Building Security Culture through Behavioral Insights

Parkinson's UK is the United Kingdom's leading charity dedicated to finding a cure for Parkinson’s disease and improving life for all those affected by the neurological condition. As a vital healthcare organization that supports over 166,000 people living with Parkinson's, the charity relies heavily on technology to deliver services, conduct research, and maintain essential operations.

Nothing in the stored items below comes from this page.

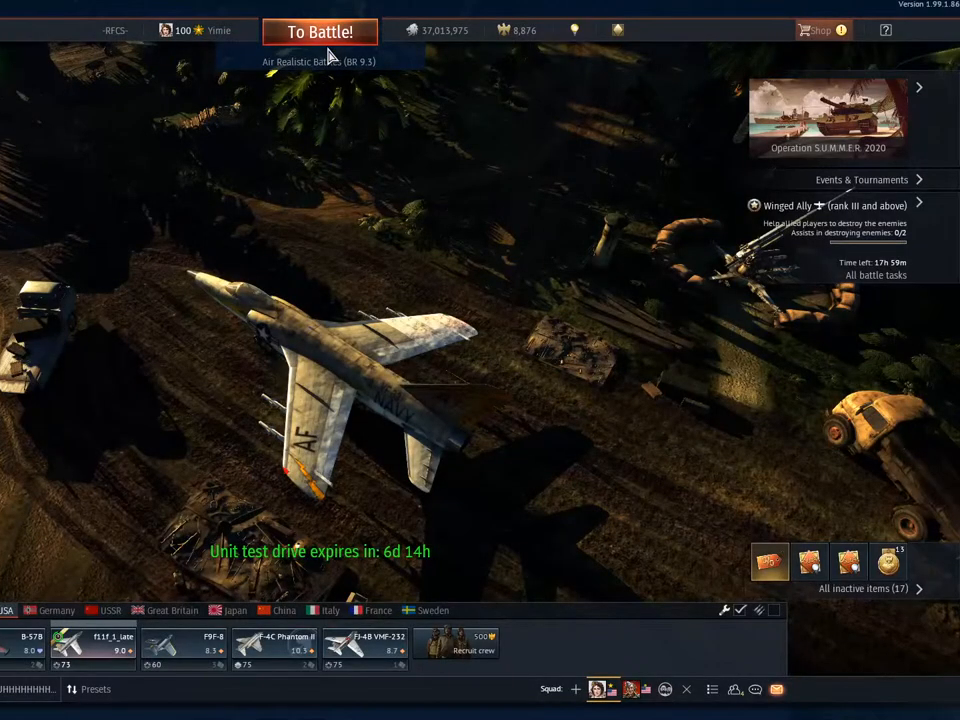
{"keys": [], "mouse": [], "mouse_move": "still", "events": []}
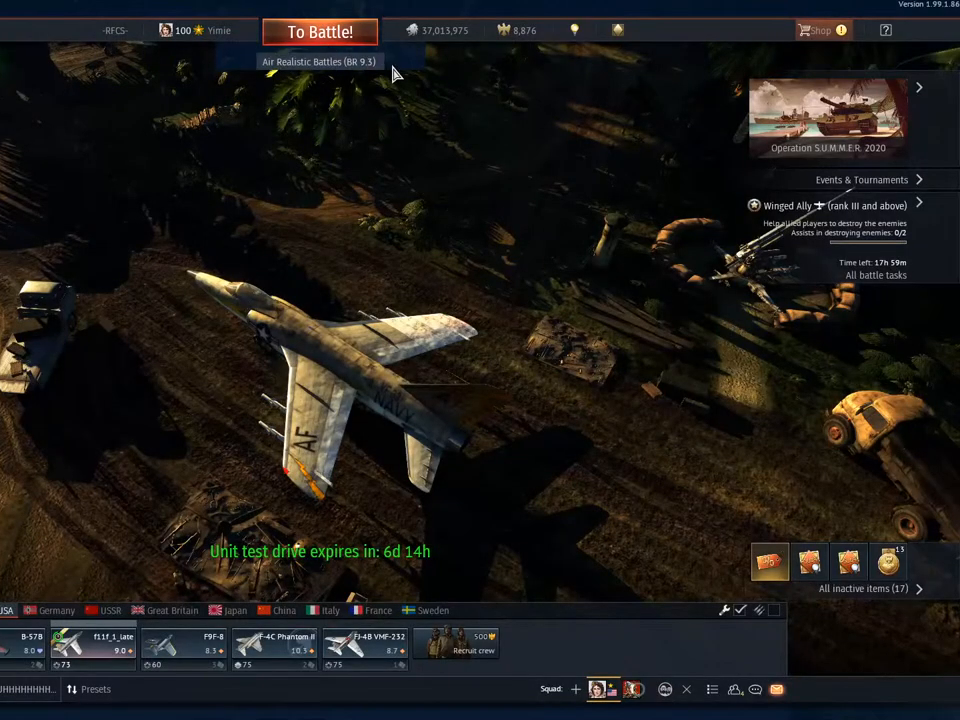
{"keys": [], "mouse": [], "mouse_move": "still", "events": []}
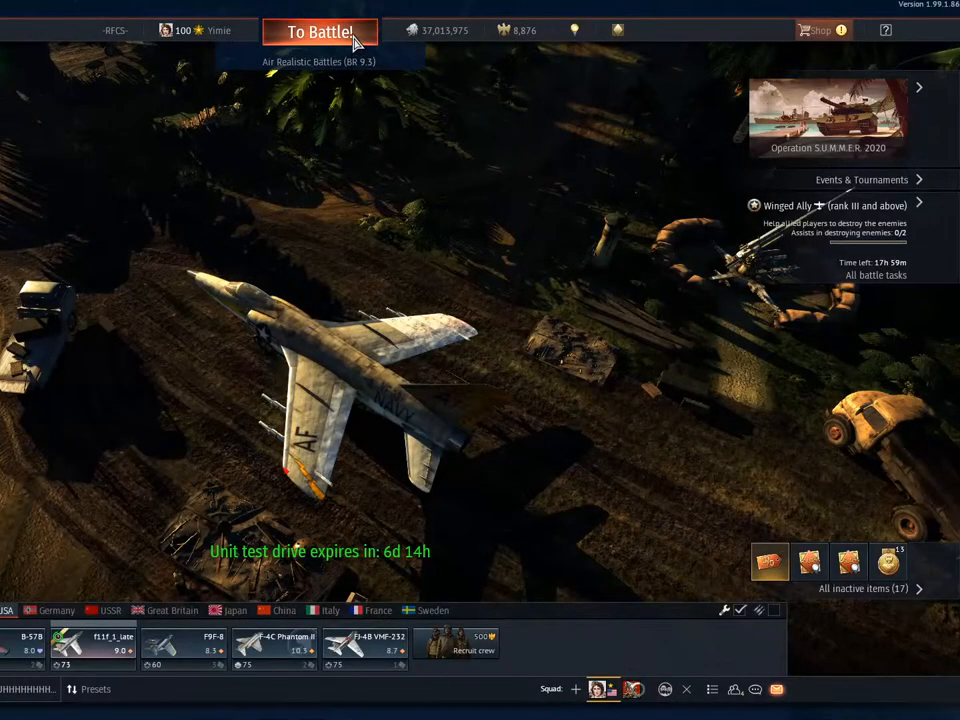
{"keys": [], "mouse": [], "mouse_move": "still", "events": []}
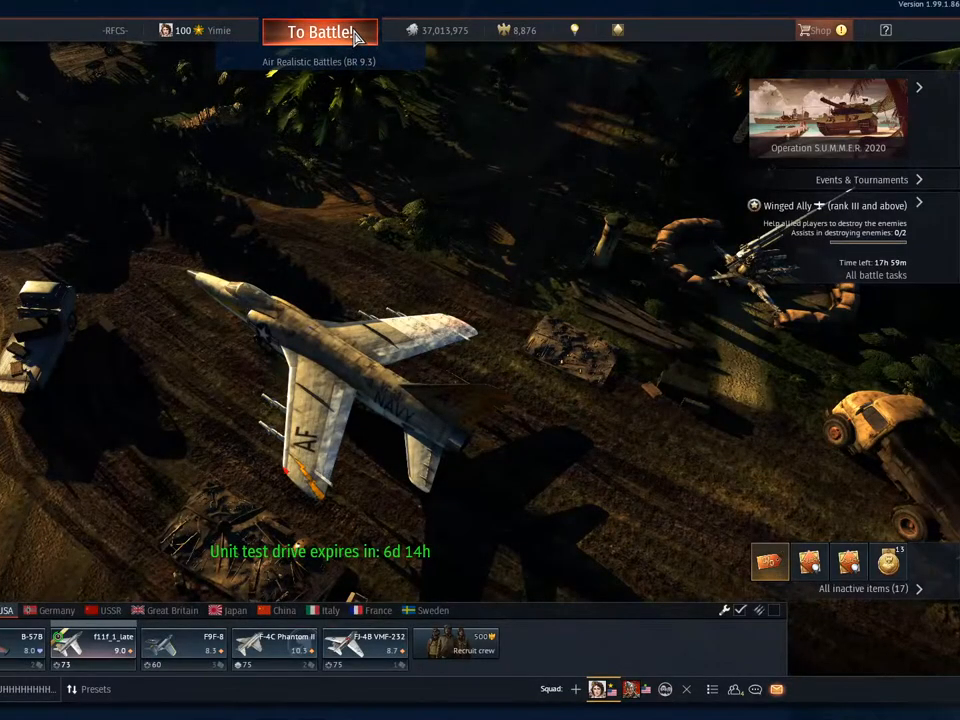
{"keys": [], "mouse": [], "mouse_move": "down-right", "events": []}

As Parkinson’s UK’s Technology Lead, Marc Green understood that securing the organization’s critical operations required more than just technical security measures. Given their staff’s reliance on digital infrastructure to support vulnerable individuals and deliver services, he recognized that the human element of cybersecurity was paramount: “My primary goal was to minimize the organization’s exposure to cyber threats. We had a lot of sensitive data, data on our supporters, our volunteers, people with Parkinson’s disease.”

"It's my job to support, secure, maintain and improve the technology we use throughout the charity," Marc continued. "And part of that job is to foster a strong culture of cyber resilience amongst all our staff."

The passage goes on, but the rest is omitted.